- **Written request**
Reproduce the listing below line for line and without alteration, leaving out the pictures.

- **Dataset rows**
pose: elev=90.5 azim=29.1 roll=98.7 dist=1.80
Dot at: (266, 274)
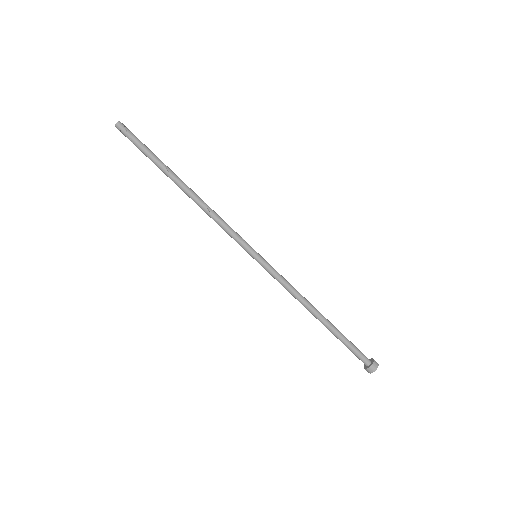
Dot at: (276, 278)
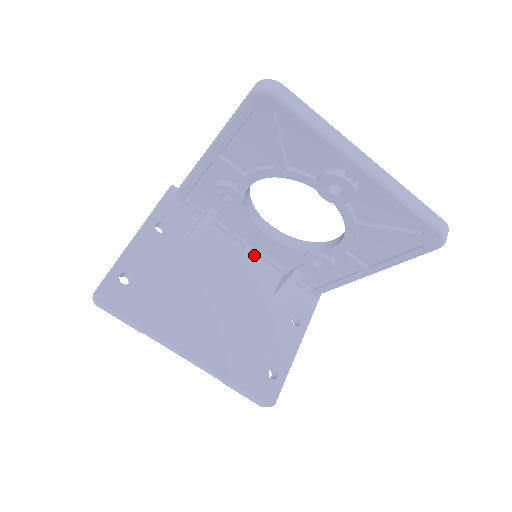
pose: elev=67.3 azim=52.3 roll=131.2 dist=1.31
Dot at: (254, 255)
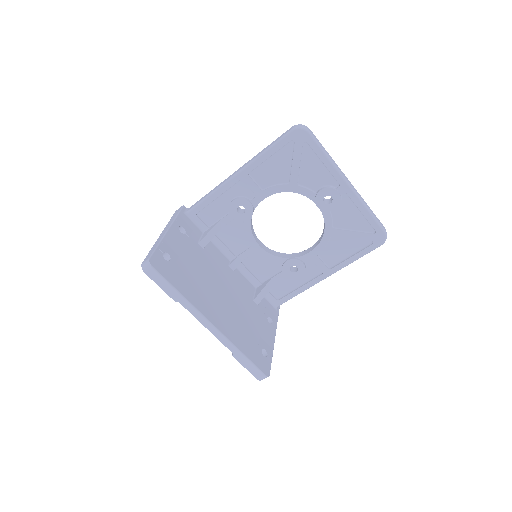
Dot at: (239, 268)
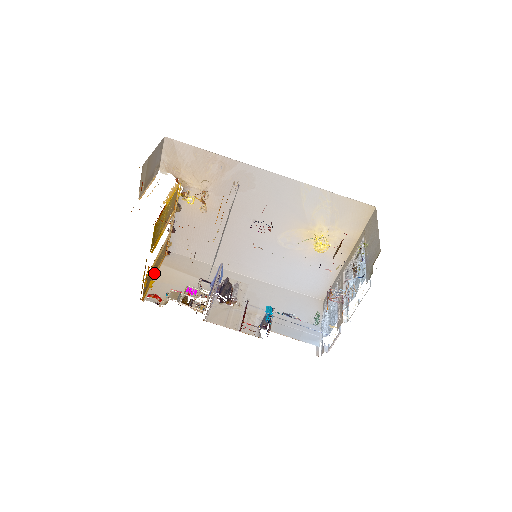
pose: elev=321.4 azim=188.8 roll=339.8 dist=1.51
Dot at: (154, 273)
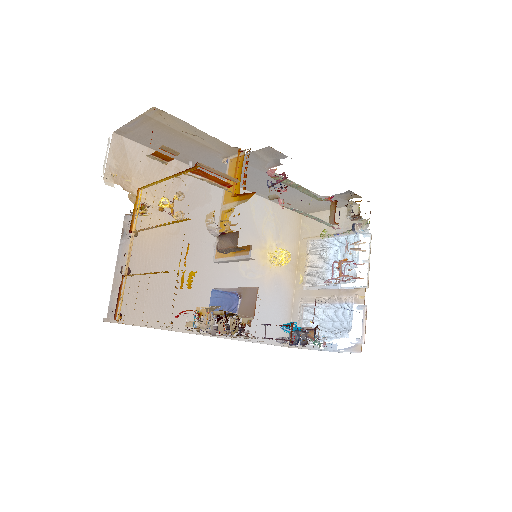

- **Completed exercise**
pose: elev=90.5 azim=29.1 roll=98.7 dist=1.80
Dot at: (266, 274)
Dot at: (276, 278)
pose: elev=67.3 azim=52.3 roll=131.2 dist=1.31
Dot at: (254, 255)
Dot at: (239, 268)
pose: elev=321.4 azim=188.8 roll=339.8 dist=1.51
Dot at: (154, 273)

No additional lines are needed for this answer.